The night air was unexpectedly cold. Winter had just ended and people were not wearing woollens any more. Even I didn’t have any. So when the cold wind from across the river passed through the ghats, I longed for warmth. I couldn’t find a tea-seller nearby. Our shoot was nearing end and it would be a while before we got back to the hotel. Shivering, I moved towards a burning pyre nonchalantly. The flames made me warm and I wanted to stand closer. That’s when I noticed the eyes of the body. The flames had licked away the eyelids by then and the burning eyes looked glazed.

I peered deeper into the pyre as I felt much warmer. In all likelihood, I would never have met this man or woman. ‘It’ might have lived a life of happiness or sorrow. I might not have even liked this person had we met. But now I felt an unexplained sense of bonding, to this one. Especially because it reminded me of a friend from childhood who had hugged me one afternoon when I was shivering in the cold as rains lashed our village, soaking our frail bodies. My friend was also cold, but a flash of warmth cut through those layers of chillness. A camaraderie had warmed up the moment. Like this moment in Varanasi. People find an unusual camaraderie with death here. I saw a man lighting a cigarette from a burnt-out pyre. Did that hot bed belong to his kin? I’d never know. But I wouldn’t be surprised even if it belonged to someone he knew.

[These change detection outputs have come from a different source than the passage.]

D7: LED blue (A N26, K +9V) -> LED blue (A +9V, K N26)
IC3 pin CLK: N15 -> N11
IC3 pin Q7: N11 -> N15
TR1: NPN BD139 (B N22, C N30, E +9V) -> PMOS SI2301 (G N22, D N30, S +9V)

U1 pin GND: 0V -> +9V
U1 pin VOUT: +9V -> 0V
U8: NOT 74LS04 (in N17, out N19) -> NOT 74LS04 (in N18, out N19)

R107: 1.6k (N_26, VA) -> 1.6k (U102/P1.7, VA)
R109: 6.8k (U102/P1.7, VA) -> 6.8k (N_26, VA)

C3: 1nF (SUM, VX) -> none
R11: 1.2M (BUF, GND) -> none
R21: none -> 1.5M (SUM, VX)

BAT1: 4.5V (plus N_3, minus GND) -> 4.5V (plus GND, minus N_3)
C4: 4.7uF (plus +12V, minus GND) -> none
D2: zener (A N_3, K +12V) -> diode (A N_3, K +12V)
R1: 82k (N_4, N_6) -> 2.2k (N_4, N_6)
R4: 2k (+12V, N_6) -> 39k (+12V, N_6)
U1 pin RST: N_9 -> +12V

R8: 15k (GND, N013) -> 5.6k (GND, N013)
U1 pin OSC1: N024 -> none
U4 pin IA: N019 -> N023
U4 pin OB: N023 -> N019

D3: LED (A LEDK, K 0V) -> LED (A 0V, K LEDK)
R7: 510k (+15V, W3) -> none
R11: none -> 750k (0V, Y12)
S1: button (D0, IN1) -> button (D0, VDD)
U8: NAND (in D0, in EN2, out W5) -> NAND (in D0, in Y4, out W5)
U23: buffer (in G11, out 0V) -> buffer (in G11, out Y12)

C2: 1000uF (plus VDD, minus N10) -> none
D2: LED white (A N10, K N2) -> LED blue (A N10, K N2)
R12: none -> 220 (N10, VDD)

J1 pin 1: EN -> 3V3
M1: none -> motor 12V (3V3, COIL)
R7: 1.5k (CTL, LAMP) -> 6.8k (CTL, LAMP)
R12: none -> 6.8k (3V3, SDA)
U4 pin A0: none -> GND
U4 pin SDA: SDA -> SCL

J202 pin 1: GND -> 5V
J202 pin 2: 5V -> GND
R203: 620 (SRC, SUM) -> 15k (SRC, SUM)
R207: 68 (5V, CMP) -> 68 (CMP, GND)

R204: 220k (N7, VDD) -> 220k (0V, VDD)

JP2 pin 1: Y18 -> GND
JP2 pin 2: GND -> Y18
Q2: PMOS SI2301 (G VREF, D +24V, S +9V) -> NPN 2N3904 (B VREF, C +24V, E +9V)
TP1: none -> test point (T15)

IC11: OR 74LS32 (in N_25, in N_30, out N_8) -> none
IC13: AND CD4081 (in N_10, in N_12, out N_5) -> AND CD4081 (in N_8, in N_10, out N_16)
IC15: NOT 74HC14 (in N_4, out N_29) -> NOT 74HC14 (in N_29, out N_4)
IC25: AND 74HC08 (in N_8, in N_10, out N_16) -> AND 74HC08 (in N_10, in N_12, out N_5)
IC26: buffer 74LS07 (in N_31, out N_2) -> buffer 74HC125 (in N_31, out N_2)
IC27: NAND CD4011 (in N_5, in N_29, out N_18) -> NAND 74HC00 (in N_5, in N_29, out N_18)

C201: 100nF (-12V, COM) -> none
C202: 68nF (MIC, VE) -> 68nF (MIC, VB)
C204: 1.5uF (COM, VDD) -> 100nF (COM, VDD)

I stood near the pyre till my ‘new’ friend’s body was totally consumed, wondering why people flock to this city to see their loved ones being reduced to ashes while many others — tourists (Indians and foreigners) and locals — come to see just the burning bodies. I think I have the answer now. Death loses its glitter and sparkle in Varanasi. All the melodrama, conspiracy of rituals and religion, the sound and fury of belongingness and lack of it, the festooning of emotions — faked or fermented — that get tagged to death elsewhere in the country lose their sheen in Varanasi. Death becomes the new normal. It is plain and simple. Short and loaded. Like a haiku or a story by Munshi Premchand or Vaikom Basheer. This organic commonality attributed to the dead helps the living beat death at its own game, inside its own den. You’re not the hero, nor the villain, we tell death. You are routine. You just happen.

What happens to you in Varanasi stays with you longer than you wish. The philosophical jolt is so strong that the next time you encounter death on a street or inside a room, you muster the courage to look in its eyes and find a long-lost friend. I think that’s why these men and women go to Varanasi, despite its fake priests and yoga gurus, ugly lanes, filthy water, toxic air, menacing touts and the mad rush to burn bodies. Because everyone wants to die smiling, I guess.